* [WHAT YOU ARE ASKED TO DO] In the text on agency succession planning, which company is named as the content partner for the Agency Journey Mapping program?

* [READING TEXT]
The National Association of Professional Insurance Agents (PIA National) and its carrier council, The PIA Partnership, have unveiled a new agency perpetuation planning program for PIA members and agents appointed by carriers participating in The PIA Partnership.

The PIA Partnership’s new Agency Journey Mapping program, available at www.agencyjourneymapping.com, explains the means and methods of determining agency valuation based on cash flow potential and future earnings potential. The program then expands to identify how agencies may plan for their own internal or external succession to achieve the goals of the perpetuator, the successor, and the staff and clients of the agency.

“Every agency will eventually perpetuate at the death, disability or retirement of its owners or earlier sale of the agency,” said PIA National President Dennis Kuhnke, CIC, CPIA, of Milwaukee, Wisconsin. “Yet few agency owners adequately prepare for perpetuation and fewer still understand the principles of valuation to properly calculate their business’ value in a succession or perpetuation. Our goal is to help agents understand the issues surrounding agency perpetuation, while making it easy for them to create a personalized perpetuation plan for their agencies.”

“Not preparing for the ownership transition of their agencies costs agency owners in multiple ways,” said Al Diamond, president of Agency Consulting Group, Inc., The PIA Partnership’s content partner for the Agency Journey Mapping program. “Some lose tens of thousands of dollars or more of value by assuming that every agency is worth the same ‘multiple.’ Others don’t prepare themselves or their successors until very close to ownership conversion—too late to be very effective. Sadly, many never plan for a crisis requiring immediate perpetuation—the very thing that they counsel their own clients to avoid. Agency Journey Mapping addresses all of these issues and more without divulging anything about the individual agencies.”

* [STUDY MATERIAL]

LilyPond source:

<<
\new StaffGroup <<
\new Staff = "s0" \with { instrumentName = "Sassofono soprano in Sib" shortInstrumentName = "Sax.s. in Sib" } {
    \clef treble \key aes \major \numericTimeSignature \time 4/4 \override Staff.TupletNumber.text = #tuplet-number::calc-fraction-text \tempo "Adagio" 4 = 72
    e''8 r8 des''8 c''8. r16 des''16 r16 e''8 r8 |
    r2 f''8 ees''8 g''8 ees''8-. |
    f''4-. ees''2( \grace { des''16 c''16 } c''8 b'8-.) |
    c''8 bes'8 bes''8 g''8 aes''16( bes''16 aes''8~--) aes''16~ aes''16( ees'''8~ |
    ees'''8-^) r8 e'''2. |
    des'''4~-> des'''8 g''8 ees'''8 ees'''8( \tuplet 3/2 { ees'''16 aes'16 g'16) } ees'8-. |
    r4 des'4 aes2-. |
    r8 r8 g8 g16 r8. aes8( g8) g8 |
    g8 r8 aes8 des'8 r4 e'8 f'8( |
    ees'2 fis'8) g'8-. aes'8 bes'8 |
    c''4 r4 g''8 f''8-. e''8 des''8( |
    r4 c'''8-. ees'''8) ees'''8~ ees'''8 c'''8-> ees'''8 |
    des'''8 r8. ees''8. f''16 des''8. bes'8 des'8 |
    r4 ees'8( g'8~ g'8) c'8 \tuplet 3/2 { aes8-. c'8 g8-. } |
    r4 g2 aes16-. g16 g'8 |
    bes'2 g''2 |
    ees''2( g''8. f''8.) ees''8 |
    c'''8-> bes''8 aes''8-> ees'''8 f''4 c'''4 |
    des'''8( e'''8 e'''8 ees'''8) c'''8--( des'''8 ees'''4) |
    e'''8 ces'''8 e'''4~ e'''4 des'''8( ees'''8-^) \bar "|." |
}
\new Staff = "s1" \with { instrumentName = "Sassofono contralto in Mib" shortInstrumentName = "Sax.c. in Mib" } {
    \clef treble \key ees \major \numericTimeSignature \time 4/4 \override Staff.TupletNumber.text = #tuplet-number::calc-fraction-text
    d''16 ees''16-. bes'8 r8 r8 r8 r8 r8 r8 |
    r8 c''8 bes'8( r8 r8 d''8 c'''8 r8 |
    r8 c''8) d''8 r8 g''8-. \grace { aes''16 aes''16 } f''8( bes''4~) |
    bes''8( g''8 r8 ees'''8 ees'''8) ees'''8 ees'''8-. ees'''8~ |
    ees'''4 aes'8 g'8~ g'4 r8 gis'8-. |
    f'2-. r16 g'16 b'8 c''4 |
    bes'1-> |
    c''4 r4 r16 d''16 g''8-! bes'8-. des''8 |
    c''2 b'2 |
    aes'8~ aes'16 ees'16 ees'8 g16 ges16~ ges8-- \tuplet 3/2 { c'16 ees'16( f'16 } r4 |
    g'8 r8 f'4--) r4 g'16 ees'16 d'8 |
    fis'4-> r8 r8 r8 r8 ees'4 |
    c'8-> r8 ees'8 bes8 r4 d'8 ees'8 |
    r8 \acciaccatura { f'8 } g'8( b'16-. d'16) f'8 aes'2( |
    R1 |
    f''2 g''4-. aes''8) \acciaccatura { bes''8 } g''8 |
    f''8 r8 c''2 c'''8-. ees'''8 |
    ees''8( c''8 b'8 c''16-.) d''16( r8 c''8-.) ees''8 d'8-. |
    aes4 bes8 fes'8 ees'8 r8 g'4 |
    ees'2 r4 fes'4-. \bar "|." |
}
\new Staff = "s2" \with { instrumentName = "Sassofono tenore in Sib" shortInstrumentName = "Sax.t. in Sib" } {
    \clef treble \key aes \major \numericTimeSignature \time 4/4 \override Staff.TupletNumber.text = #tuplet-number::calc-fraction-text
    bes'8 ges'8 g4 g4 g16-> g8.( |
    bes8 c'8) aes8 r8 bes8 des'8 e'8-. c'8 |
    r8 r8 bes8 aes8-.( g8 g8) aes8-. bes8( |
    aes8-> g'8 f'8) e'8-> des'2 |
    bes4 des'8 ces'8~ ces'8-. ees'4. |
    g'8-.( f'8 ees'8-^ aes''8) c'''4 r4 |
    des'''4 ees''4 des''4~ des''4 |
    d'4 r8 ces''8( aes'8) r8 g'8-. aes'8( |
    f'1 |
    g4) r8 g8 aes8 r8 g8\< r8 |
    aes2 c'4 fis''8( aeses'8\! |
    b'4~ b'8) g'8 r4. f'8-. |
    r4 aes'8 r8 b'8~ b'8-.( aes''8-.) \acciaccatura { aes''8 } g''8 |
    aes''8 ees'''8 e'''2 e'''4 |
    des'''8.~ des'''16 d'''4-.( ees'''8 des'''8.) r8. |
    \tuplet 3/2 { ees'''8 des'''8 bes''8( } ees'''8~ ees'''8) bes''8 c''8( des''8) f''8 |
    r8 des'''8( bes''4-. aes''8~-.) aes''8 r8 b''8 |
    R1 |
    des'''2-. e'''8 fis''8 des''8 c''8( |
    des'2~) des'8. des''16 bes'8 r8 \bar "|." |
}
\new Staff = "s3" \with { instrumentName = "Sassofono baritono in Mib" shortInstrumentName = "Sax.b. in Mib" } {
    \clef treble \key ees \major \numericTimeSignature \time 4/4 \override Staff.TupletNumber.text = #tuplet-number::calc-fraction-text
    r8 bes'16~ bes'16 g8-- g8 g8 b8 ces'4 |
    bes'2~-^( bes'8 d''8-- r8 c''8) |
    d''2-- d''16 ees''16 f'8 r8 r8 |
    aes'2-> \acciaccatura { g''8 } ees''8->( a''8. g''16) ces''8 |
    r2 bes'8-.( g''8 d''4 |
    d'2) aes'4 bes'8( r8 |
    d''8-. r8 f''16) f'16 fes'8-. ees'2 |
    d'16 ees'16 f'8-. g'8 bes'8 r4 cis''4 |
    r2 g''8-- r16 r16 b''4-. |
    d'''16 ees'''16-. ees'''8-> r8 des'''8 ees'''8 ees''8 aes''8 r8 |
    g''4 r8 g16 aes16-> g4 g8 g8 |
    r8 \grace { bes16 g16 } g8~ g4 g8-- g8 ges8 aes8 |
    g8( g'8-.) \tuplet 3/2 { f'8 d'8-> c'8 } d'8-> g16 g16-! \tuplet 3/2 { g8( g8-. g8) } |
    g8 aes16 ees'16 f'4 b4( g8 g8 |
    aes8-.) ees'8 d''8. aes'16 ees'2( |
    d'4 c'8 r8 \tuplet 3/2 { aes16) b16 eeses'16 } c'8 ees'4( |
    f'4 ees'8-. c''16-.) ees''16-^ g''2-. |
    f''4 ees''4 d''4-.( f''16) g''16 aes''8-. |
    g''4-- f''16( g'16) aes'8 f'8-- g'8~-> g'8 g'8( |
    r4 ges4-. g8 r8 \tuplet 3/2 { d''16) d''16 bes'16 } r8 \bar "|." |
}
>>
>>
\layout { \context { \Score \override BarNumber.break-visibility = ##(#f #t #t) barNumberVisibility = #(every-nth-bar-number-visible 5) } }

* [TASK SOLUTION] Agency Consulting Group, Inc.